◆ **Problem**: Reproduce the records below exactly; the images should not appear.

Collection entries:
====================

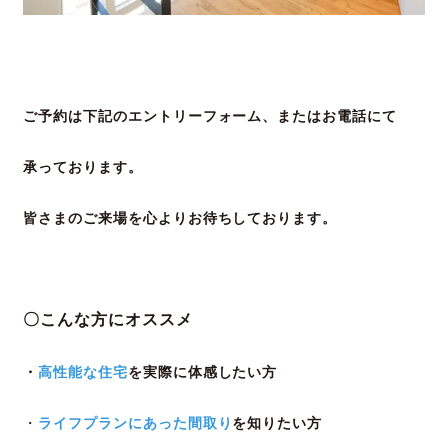
ご予約は下記のエントリーフォーム、またはお電話にて
承って
おります。
皆さまのご来場を心よりお待ちしております。
〇こんな方にオススメ
・
高性能な住宅
を実際に体感したい方
ライフプランにあった間取り
を知りたい方
・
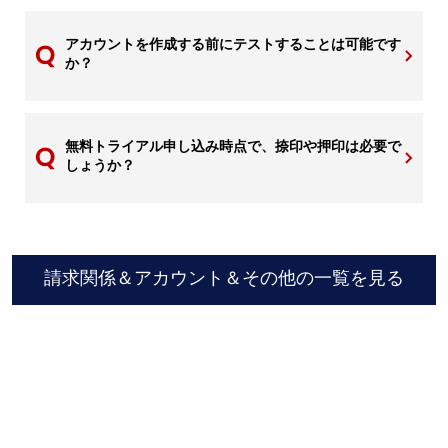
アカウントを作成する前にテストすることは可能です
か？
無料トライアル申し込み時点で、捺印や押印は必要で
しょうか？
請求関係＆アカウント＆その他の一覧を見る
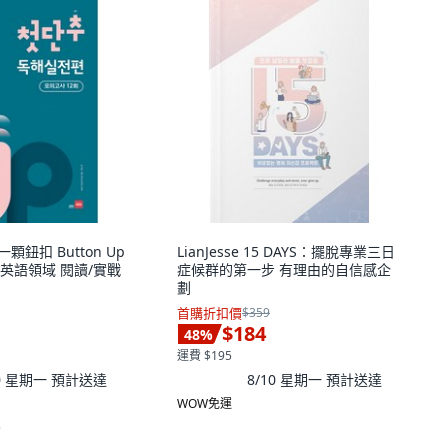
一顆鈕扣 Button Up
LianJesse 15 DAYS：擺脫專業三日
, 英語領域 閱讀/實戰
症候群的第一步 有理由的自信感企
劃
首購折扣價
$359
$184
48
%
運費 $195
10 星期一
預計送達
8/10 星期一
預計送達
WOW免運
)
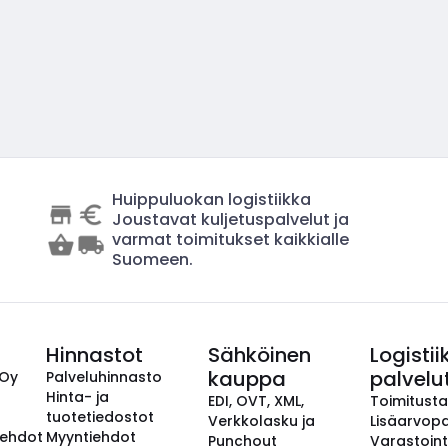
Huippuluokan logistiikka
Joustavat kuljetuspalvelut ja
varmat toimitukset kaikkialle
Suomeen.
Hinnastot
Sähköinen
Logistii
kauppa
palvelu
 Oy
Palveluhinnasto
Hinta- ja
EDI, OVT, XML,
Toimitust
tuotetiedostot
Verkkolasku ja
Lisäarvopa
aehdot
Myyntiehdot
Punchout
Varastoint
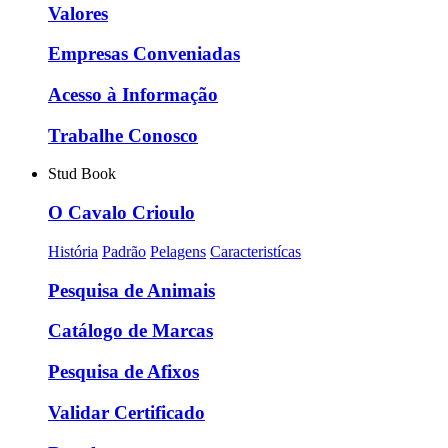
Valores
Empresas Conveniadas
Acesso à Informação
Trabalhe Conosco
Stud Book
O Cavalo Crioulo
História
Padrão
Pelagens
Caracteristícas
Pesquisa de Animais
Catálogo de Marcas
Pesquisa de Afixos
Validar Certificado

====================

◆ **Solution to this problem**:
ご予約は下記のエントリーフォーム、またはお電話にて
承って
おります。
皆さまのご来場を心よりお待ちしております。
〇こんな方にオススメ
・
高性能な住宅
を実際に体感したい方
ライフプランにあった間取り
を知りたい方
・
アカウントを作成する前にテストすることは可能です
か？
無料トライアル申し込み時点で、捺印や押印は必要で
しょうか？
請求関係＆アカウント＆その他の一覧を見る
一顆鈕扣 Button Up
LianJesse 15 DAYS：擺脫專業三日
, 英語領域 閱讀/實戰
症候群的第一步 有理由的自信感企
劃
首購折扣價
$359
$184
48
%
運費 $195
10 星期一
預計送達
8/10 星期一
預計送達
WOW免運
)
Huippuluokan logistiikka
Joustavat kuljetuspalvelut ja
varmat toimitukset kaikkialle
Suomeen.
Hinnastot
Sähköinen
Logistii
kauppa
palvelu
 Oy
Palveluhinnasto
Hinta- ja
EDI, OVT, XML,
Toimitust
tuotetiedostot
Verkkolasku ja
Lisäarvopa
aehdot
Myyntiehdot
Punchout
Varastoint
Valores
Empresas Conveniadas
Acesso à Informação
Trabalhe Conosco
Stud Book
O Cavalo Crioulo
História
Padrão
Pelagens
Caracteristícas
Pesquisa de Animais
Catálogo de Marcas
Pesquisa de Afixos
Validar Certificado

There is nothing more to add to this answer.